Saved data entries:
---+---

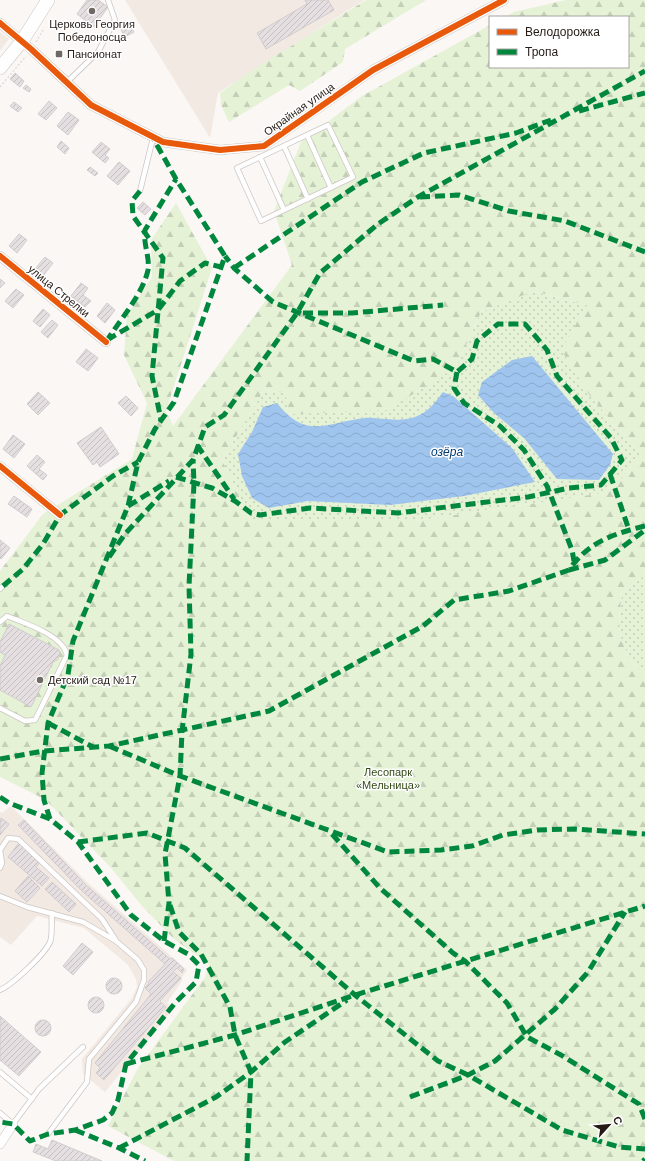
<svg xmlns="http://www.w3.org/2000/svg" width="645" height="1161" viewBox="0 0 645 1161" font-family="Helvetica,sans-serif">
  <defs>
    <pattern id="grass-dots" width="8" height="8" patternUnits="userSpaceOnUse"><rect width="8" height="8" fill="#e5f2d6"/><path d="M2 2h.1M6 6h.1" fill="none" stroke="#c4cfb7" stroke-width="1.8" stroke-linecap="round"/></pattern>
    <pattern id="forest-firs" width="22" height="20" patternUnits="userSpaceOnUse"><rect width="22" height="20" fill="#e5f2d6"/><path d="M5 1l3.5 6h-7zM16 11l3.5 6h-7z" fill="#c4cfb7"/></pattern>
    <pattern id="water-waves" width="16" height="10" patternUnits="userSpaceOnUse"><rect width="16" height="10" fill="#9fc5ef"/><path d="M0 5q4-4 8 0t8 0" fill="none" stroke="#89a9cc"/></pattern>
    <pattern id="building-hatch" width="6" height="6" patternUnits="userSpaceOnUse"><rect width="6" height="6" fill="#e6dfe2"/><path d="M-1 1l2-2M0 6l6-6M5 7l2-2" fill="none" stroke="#c5bfc1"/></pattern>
  </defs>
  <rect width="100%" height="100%" fill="#faf7f5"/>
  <g fill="#f2e9e3">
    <path d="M125,0H364L218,93L210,138Z"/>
    <path d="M0,32L9,39L0,51Z"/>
    <path d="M11,806L88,883L187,970L182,977V981L167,1003L173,1009L105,1092L83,1074L82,1059L132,998L137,987L136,979L128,965L84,928L37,916L11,945L0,937V812L2,813Z"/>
  </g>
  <g fill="url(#grass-dots)">
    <path d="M533,291L587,305L590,396L642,456L621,479L603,493L415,521H251L222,460L264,390L285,393L456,367L481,312Z"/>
    <path d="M645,575V675C639,671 636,667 632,661C615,635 619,621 622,592Z"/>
  </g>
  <g fill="url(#forest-firs)" fill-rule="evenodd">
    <path d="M366,0H426L345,49L343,62L300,91L289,85L229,122L221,105L220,93L254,69Z"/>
    <path d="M566,0H645V575L622,592C619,621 615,635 632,661C636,667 639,671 645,675V1161H174L108,1126L137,1070L205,977L209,964L174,939L142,906L112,869L46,800L0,777V571L43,514L132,459L147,403L124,355L127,315L152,277L151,240L176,203L212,268L166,411L173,426L292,265L274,211L301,142L362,96L490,25V67H628V17H505L514,12ZM534,291L587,305L561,350L590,396L642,456L621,479L603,493L415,521H251L222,460L264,390L285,393L290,414L388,410L456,367L481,312Z"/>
  </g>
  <g fill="url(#water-waves)">
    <path d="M532,356L613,454L610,465L599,480L557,479L524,438L494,413L478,395L482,382L512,360Z"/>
    <path d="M443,392L453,396L512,448L535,482L464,496L390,505L308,501L269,508L252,498L242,476L238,454L252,432L263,407L277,403C307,441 327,422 365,418C372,417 380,419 387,419C414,422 427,415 443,392Z"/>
  </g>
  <g fill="url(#building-hatch)" stroke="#d1ccce">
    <path d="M87,0H98L108,7L94,27L77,14Z"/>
    <path d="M305,0H328L334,10L266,49L257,33L307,4Z"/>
    <path d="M127,21L134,32L125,37L119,26Z"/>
    <path d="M15,73L24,81L20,87L10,79Z"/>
    <path d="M26,85L31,89L29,92L23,88Z"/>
    <path d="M49,101L57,108L46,120L38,114Z"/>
    <path d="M14,102L22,108L18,112L10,106Z"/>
    <path d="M68,112L79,120L68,135L57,126Z"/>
    <path d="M61,141L69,148L65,154L57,147Z"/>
    <path d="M101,142L110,149L105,155L109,158L105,163L92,152Z"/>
    <path d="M119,162L130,171L118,185L107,176Z"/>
    <path d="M90,167L98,173L95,176L87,170Z"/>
    <path d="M143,202L151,209L145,215L137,208Z"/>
    <path d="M19,234L27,240L17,253L9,246Z"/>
    <path d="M45,257L53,263L43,276L35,269Z"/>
    <path d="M0,279L5,283L0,288Z"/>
    <path d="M81,283L88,288L83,295L91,301L85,307L71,296Z"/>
    <path d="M16,289L24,295L13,308L5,301Z"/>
    <path d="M107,303L115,310L105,323L97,316Z"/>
    <path d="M43,309L50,315L40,327L33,321Z"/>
    <path d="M52,320L58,325L48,338L41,332Z"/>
    <path d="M86,349L98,358L88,371L76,362Z"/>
    <path d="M38,392L50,403L38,415L27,404Z"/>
    <path d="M126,396L138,408L131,416L118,403Z"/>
    <path d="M101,427L119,454L100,467L97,462L93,465L77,443Z"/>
    <path d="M13,435L25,444L14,458L3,449Z"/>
    <path d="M37,455L45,462L39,469L47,475L43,480L27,466Z"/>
    <path d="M14,496L32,509L27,517L8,504Z"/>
    <path d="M0,540L10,548L1,559L0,558Z"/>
    <path d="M9,624L59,650L60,655L57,660L53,662L31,707L0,690V666L5,655L0,652V642Z"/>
    <path d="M1,818L9,824L0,835V820Z"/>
    <path d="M24,820L86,885L170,959L172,958L184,969L182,973L177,968L173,972L181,978L160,1001L166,1007L104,1080L96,1073L100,1068L95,1063L151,994L145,988L149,983L148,982L165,964L82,891L18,825Z"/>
    <path d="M19,843L41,861L36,867L49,878L42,886L8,857Z"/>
    <path d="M28,876L40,888L27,902L15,891Z"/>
    <path d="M52,882L76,904L69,912L45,889Z"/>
    <path d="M82,943L93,952L73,975L63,966Z"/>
    <circle cx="114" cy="986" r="8"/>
    <circle cx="96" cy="1005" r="8"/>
    <path d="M0,1016L41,1052L19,1076L0,1060Z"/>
    <circle cx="43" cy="1028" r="8"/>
    <path d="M52,1140L102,1161H56L33,1152L36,1144L48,1149Z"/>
  </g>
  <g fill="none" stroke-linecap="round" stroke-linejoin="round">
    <defs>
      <g id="lane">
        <path d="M66,83L98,52L115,20L108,0"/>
        <path d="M328,125L353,177L261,221L237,168Z"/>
        <path d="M307,135L331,188"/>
        <path d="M284,146L308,199"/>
        <path d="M260,157L284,210"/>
        <path d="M140,191L153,138"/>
        <path d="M0,589L3,586"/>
        <path d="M0,622L7,616C24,623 63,635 67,655L35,720L25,721L0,708"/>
        <path d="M0,868L2,863L0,850L8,838L18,839L102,919L115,939"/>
        <path d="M0,896L27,907L83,922L116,941L138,960L144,970V980L136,1002L89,1059L87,1082L48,1134"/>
        <path d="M0,990C12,985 45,954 50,942C53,935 51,921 52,913"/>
        <path d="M0,1072L32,1099"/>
        <path d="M0,1113L13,1124L39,1089L83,1047"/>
      </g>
      <g id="street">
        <path d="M0,23L31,49L91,105L163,142L220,150L264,146L373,70L504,0"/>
        <path d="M0,256L106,342"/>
        <path d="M0,466L60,515"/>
        <path d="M0,1144L13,1124"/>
      </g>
      <path id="secondary" d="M0,68L22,41L48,0"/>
    </defs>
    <use href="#lane" stroke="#cdc7c3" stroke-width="6"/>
    <use href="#street" stroke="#cdc7c3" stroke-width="10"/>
    <use href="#secondary" stroke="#cdc7c3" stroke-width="14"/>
    <g stroke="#dfdedc" stroke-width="1.5" stroke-dasharray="2 2" stroke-linecap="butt">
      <path d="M36,42L43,30"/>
      <path d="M0,87L26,56"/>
    </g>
    <use href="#lane" stroke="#fefefe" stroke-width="4.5"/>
    <use href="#street" stroke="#fefefe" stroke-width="9"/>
    <use href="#secondary" stroke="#fefefe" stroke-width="13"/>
    <g stroke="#00873e" stroke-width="5" stroke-dasharray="10 5" stroke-linecap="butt">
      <path d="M579,111L645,93"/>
      <path d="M140,191L132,201L133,216L163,258L152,376L161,420"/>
      <path d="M420,197L459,195L509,211L565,221L645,252"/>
      <path d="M234,268L362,182L424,153L516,133L551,120"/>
      <path d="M303,313H352L443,305"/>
      <path d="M107,340L158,310L180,281L205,263L221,267"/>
      <path d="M106,342C119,321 143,294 148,270C150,257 143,244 145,230L176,179"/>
      <path d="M457,372L454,388L464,403L500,426L524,450L547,486L572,550L574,561"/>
      <path d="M197,445L234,499"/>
      <path d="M610,474L629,530"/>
      <path d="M176,477L212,488L235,501L251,513L260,515L310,508L398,513L528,497L569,488L601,485L622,460L611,438L557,376L547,350L525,324H498L477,341L472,359L457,372L433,359L414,361L273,302L234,268L225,256"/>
      <path d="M128,506L169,481"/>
      <path d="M109,557L125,534L193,460L205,427L224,415L297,313L320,273L378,224L418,197L645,71"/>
      <path d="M569,570L605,560L645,530"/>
      <path d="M3,586L23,569L43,544L60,515L113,476L138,462"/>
      <path d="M48,723L93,747"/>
      <path d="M109,746L180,776L388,852L441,850L472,846L503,835L537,830L574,829L645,834"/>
      <path d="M0,759L43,751L109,746L269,711L423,626L454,600L509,591L569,570C588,542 613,534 645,526"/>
      <path d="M0,797L9,803L50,819L78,842L131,915L164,941L188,954L199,965L196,982L175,1003L126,1064L118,1100L112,1113L103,1120L75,1130L48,1134L30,1141L13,1124L0,1122"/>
      <path d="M50,819L44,800L42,773L48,723L68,675L73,641L128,506L138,462L155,429L174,402L225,256L176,179L153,138"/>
      <path d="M332,834L380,888L453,953L465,961L507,1003L527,1037L561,1055L639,1104L645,1119"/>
      <path d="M78,842L147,833L185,848L355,995L438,1061L468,1075L562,1130L619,1147L645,1149"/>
      <path d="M170,905L179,932L201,954L230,1007L235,1035L251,1072L247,1161"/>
      <path d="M164,941L169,903L165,854L180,776L182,732L191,654L189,586L194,483L193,460"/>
      <path d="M126,1064L235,1035L355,995L645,906"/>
      <path d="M410,1097L468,1075L495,1061L555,1009L588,972L625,912"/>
      <path d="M75,1130L119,1148L145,1161"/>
      <path d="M119,1148L216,1097L251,1072L285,1042L347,1000"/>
      <path d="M643,1161L645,1159"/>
    </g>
    <defs>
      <g id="cycleway">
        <path d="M0,23L31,49L91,105L163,142L220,150L264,146L373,70L504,0"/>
        <path d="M0,256L106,342"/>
        <path d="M0,466L60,515"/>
      </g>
    </defs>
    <use href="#cycleway" stroke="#fff" stroke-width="8"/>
    <use href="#cycleway" stroke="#e8590c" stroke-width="6"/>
  </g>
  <g fill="#706863" stroke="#fff" stroke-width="1.5">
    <circle cx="92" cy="11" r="4"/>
    <rect x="55" y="50" width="8" height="8" rx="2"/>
    <circle cx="40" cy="680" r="4"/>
  </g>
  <g text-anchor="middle" stroke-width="3" stroke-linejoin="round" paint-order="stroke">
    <g font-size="11" fill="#251b15" stroke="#fff" text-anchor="start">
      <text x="92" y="28" text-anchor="middle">Церковь Георгия<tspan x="92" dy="13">Победоносца</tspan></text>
      <text x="67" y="58">Пансионат</text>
      <text x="48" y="684">Детский сад №17</text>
    </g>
    <g font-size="11" fill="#251b15" stroke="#fff">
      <text transform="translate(299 109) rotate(-35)" y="4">Окрайная улица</text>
      <text transform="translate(59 291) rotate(39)" y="4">улица Стрелки</text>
    </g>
    <g font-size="11" fill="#324a17" stroke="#fff">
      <text x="388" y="776">Лесопарк<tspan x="388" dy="13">«Мельница»</tspan></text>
    </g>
    <g font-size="12" font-style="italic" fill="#003c73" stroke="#fff">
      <text x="447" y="456">озёра</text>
    </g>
  </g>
  <rect x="489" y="16" width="140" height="52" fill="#ffffff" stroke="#a8a4a1"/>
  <rect x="497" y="29" width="20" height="6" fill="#e8590c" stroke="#a8a4a1"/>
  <text x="525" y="36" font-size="12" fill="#251b15">Велодорожка</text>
  <rect x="497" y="49" width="20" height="6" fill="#00873e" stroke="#a8a4a1"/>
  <text x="525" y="56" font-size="12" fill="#251b15">Тропа</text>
  <g transform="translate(609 1125) rotate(63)" stroke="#ffffff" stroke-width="3" paint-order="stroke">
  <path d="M0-3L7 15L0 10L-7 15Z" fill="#251b15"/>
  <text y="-6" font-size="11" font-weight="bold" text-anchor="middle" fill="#251b15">С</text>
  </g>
</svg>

---+---

* Task instructions *
Which lines of the data above contain "linejoin"? Copy each one.

* Answer space *
  <g fill="none" stroke-linecap="round" stroke-linejoin="round">
  <g text-anchor="middle" stroke-width="3" stroke-linejoin="round" paint-order="stroke">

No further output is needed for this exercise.